We don’t hear much from Restoration Project Manager, William Collard these days, but he occasionally pings stuff into my email and when he does it is often to pass me a real gem. During the rebuild phase we had found a horseshoe screwed to the front of the wheelhouse and when the wheelhouse was rebuilt we were careful to reinstate the shoe but curious as to how it had come to be there. We put out a call via this blog but nobody seemed to know. It was no ordinary horse shoe, no rough old bend of iron; it was a cast aluminium alloy affair, so we were pretty sure it must be a racing shoe, the horse racing equivalent of racing alloy wheels on modern cars. We may now have an answer but, surprisingly, that answer refers to two shoes, so where the 2nd now is, we can not tell.
William’s email told of a note he had received from an old school chum from 60 years ago pointing to a collection of journalistic articles called ‘Thames at War’ by one Bernard Drew, and William had already looked through these and found reference to Cambria and the horseshoes.
Bernard Drew writes….
Beating the Bombers
Proudly playing their part in the Battle of Britain, many of the picturesque Thames sailing barges daily sally forth into the front line, carrying cargoes around the coasts. Nazi raiders hold no terrors for the tough skippers, who with a rifle as their only means of defence seem more concerned about the weather and the tides. Bombing takes a back seat with these old salts. At least, that was the impression “Cully” Tovell, master of the sailing barge Cambria, gave when, as the first reporter to make awar-time trip in a sea-going barge, I sailed down the Thames and round to an East Coast port with him.
Cambria is the most famous of London barges. She holds both the championships of the Thames and Medway, won in the last races before the War, in 1937. The trip was not without dramatic incidents, though we were not attacked. I boarded the Cambria at her home port, where she was built 35 years ago “come November”, as the skipper figured it. “We occasionally get bombed”, he told me, “but I don’t take much notice of the planes. Not long ago one dropped two bombs 50 or 100 yards away. I thought he was one of ours. Two or three Hurricanes were up in a second, and he was gone like a flash”.
With sails hoisted, we got under way, tacking down river, and I learned something of how these barges, despite all the hazards, are carrying on with their job almost as in peace time. There are regulations, of course, which have to be obeyed, and sailing is not made easier by minefields. But the skippers put up with these additional inconveniences, and trust in the Navy and R.A.F. to guard them. So far, I gathered, the only casualties among the Thames barge fleets in this war have been due to Acts of God. As we stood in the little wheelhouse, which should give the barge its quota of good luck, for two horseshoes hanging in it were once worn by the famous steeplechaser Golden Miller, the skipper told me something about his crew of two – Alf the mate, aged 19, and Jim, the 18-year-old cook and deck hand. “They are good lads and so they should be”, he said. “I was a barge master at 20, but some of the youngsters you get to-day won’t be at 40. My first trip was to Antwerp, and I shall never forget it”.

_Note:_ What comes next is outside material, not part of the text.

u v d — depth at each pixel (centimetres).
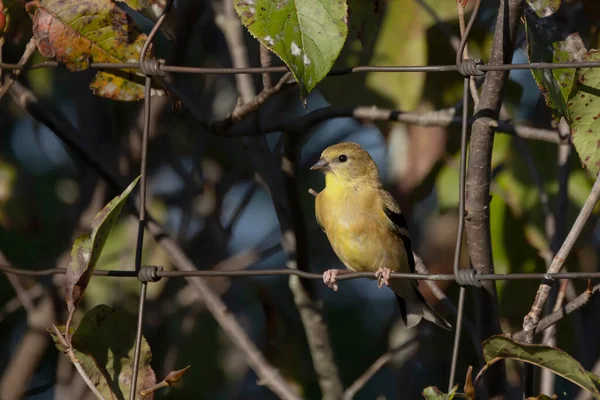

I found Jim the stuff of which British lads are made. Two weeks previously he was working at a factory in Essex – both Alf and he hail from Grays. Though he did not know it, there was salt water in his veins. Bombs, mines, U-boats or E-boats did not worry him. He tried to get away deep-sea, but being without the necessary experience had no luck. So Jim became half the crew of the Cambria, and with us made his first trip to sea. Alf has been in barges since he left school.”
Fascinating stuff. You can link to the original (long!) document at
The horse, (says Wikipedia) “Golden Miller (1927–1957) was a Thoroughbred racehorse who is the most successful Cheltenham Gold Cup horse ever, having won the race in five consecutive years between 1932 and 1936. He also is the only horse to have won both of the United Kingdom’s premier steeplechase races – the Cheltenham Gold Cup and the Grand National in the same year (1934).” on http://en.wikipedia.org/wiki/Golden_Miller.
Thank you very very much for that, William. Nice one.